Model the probability of the ICE. We have two possible implementations: (1) Fully user-specified model (using model, model_coef_c, model_coef_t arguments). Or (2) a default model with user-specified probabilities/ odds ratio (using the arguments prob_ice_c, prob_ice_t, or_outchg_c, or_outchg_t). I would like to know what in your opinion would be better from a user perspective, and/or if we should allow for both.

Thanks!

wolbersm commented 2 years ago

Hi @nociale

I like it!

Comments:

wolbersm commented 2 years ago

Hi @nociale

Just one further thought: For the advanced vignette, it would be very nice to have a simulated dataset with two different types of ICEs.

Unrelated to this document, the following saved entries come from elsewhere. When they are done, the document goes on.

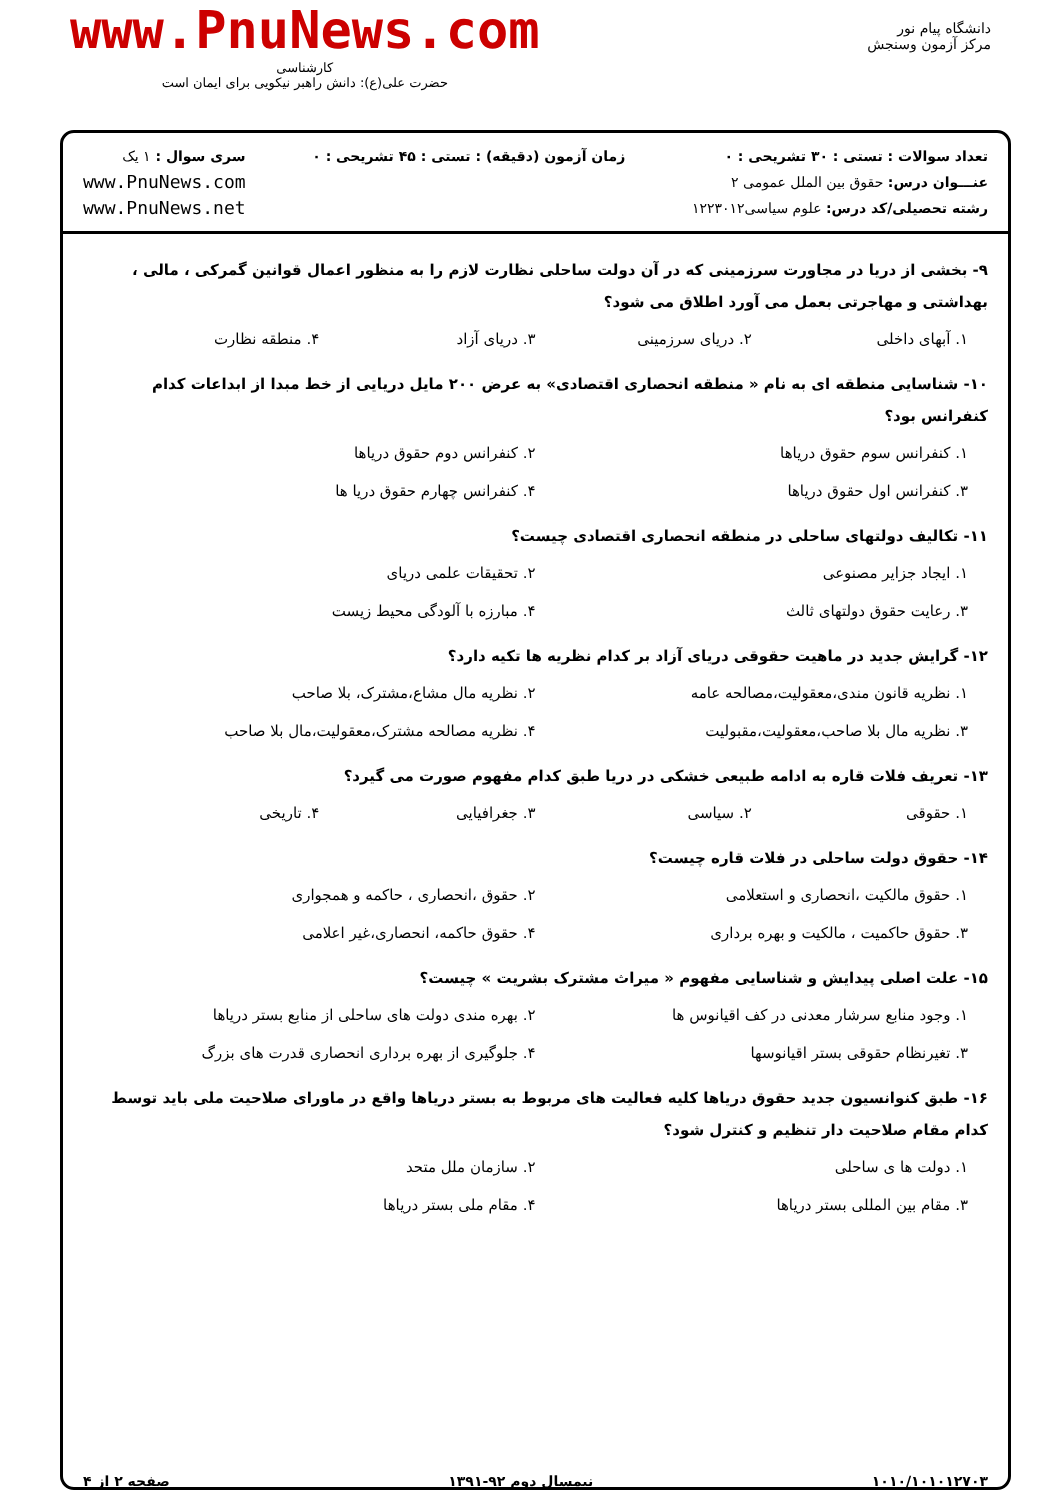www.PnuNews.com
کارشناسی
حضرت علی(ع): دانش راهبر نیکویی برای ایمان است
دانشگاه پیام نور
مرکز آزمون وسنجش
تعداد سوالات : تستی : ۳۰ تشریحی : ۰
عنـــوان درس: حقوق بین الملل عمومی ۲
رشته تحصیلی/کد درس: علوم سیاسی۱۲۲۳۰۱۲
زمان آزمون (دقیقه) : تستی : ۴۵ تشریحی : ۰
سری سوال : ۱ یک
www.PnuNews.com
www.PnuNews.net
۹- بخشی از دریا در مجاورت سرزمینی که در آن دولت ساحلی نظارت لازم را به منظور اعمال قوانین گمرکی ، مالی ، بهداشتی و مهاجرتی بعمل می آورد اطلاق می شود؟
۱. آبهای داخلی
۲. دریای سرزمینی
۳. دریای آزاد
۴. منطقه نظارت
۱۰- شناسایی منطقه ای به نام « منطقه انحصاری اقتصادی» به عرض ۲۰۰ مایل دریایی از خط مبدا از ابداعات کدام کنفرانس بود؟
۱. کنفرانس سوم حقوق دریاها
۲. کنفرانس دوم حقوق دریاها
۳. کنفرانس اول حقوق دریاها
۴. کنفرانس چهارم حقوق دریا ها
۱۱- تکالیف دولتهای ساحلی در منطقه انحصاری اقتصادی چیست؟
۱. ایجاد جزایر مصنوعی
۲. تحقیقات علمی دریای
۳. رعایت حقوق دولتهای ثالث
۴. مبارزه با آلودگی محیط زیست
۱۲- گرایش جدید در ماهیت حقوقی دریای آزاد بر کدام نظریه ها تکیه دارد؟
۱. نظریه قانون مندی،معقولیت،مصالحه عامه
۲. نظریه مال مشاع،مشترک، بلا صاحب
۳. نظریه مال بلا صاحب،معقولیت،مقبولیت
۴. نظریه مصالحه مشترک،معقولیت،مال بلا صاحب
۱۳- تعریف فلات قاره به ادامه طبیعی خشکی در دریا طبق کدام مفهوم صورت می گیرد؟
۱. حقوقی
۲. سیاسی
۳. جغرافیایی
۴. تاریخی
۱۴- حقوق دولت ساحلی در فلات قاره چیست؟
۱. حقوق مالکیت ،انحصاری و استعلامی
۲. حقوق ،انحصاری ، حاکمه و همجواری
۳. حقوق حاکمیت ، مالکیت و بهره برداری
۴. حقوق حاکمه، انحصاری،غیر اعلامی
۱۵- علت اصلی پیدایش و شناسایی مفهوم « میراث مشترک بشریت » چیست؟
۱. وجود منابع سرشار معدنی در کف اقیانوس ها
۲. بهره مندی دولت های ساحلی از منابع بستر دریاها
۳. تغیرنظام حقوقی بستر اقیانوسها
۴. جلوگیری از بهره برداری انحصاری قدرت های بزرگ
۱۶- طبق کنوانسیون جدید حقوق دریاها کلیه فعالیت های مربوط به بستر دریاها واقع در ماورای صلاحیت ملی باید توسط کدام مقام صلاحیت دار تنظیم و کنترل شود؟
۱. دولت ها ی ساحلی
۲. سازمان ملل متحد
۳. مقام بین المللی بستر دریاها
۴. مقام ملی بستر دریاها
۱۰۱۰/۱۰۱۰۱۲۷۰۳ نیمسال دوم ۹۲-۱۳۹۱ صفحه ۲ از ۴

I thought it should be relatively easy to enhance this simulation function as follows:

What do you think about this?`

Best, Marcel

nociale commented 2 years ago

@wolbersm I like this idea! It would allow to simulate trials with two ICEs without complicating the implementation. Just 3 confirmations: are the following true?

  1. The drop-out for ICE2 is simulated independently on the outcome value.
  2. The prob_dropout_c and prob_dropout_t are simulated missing completely at random.
  3. prob_dropout_c and prob_dropout_t affect only pre-ICE1 visits (since we have an ad-hoc parameter prob_post_ice1_dropout for drop-out following ICE1).

Best regards, Alessandro

wolbersm commented 2 years ago

@nociale Thanks!

  1. Yes, independently. I would call this "uninformative drop-out" or similar because it only triggers an ICE corresponding to treatment discontinuation if it occurs while subject is still on treatment. (see also 3. below)
  2. Yes, if you mean that they are simulated according to a independent binomial with the same p at each visit.
  3. I think they could also affect post-ICE1 visits, e.g. in case the subject had ICE1 but did not drop-out directly after ICE1 (as per prob_post_ice1_dropout) they could subsequently drop-out while off treatment due to to "additional drop-out" guided by prob_dropout_c or prob_dropout_t (simulated completely independently).
nociale commented 2 years ago

I see. Thanks for the answers, it seems everything clear to me now.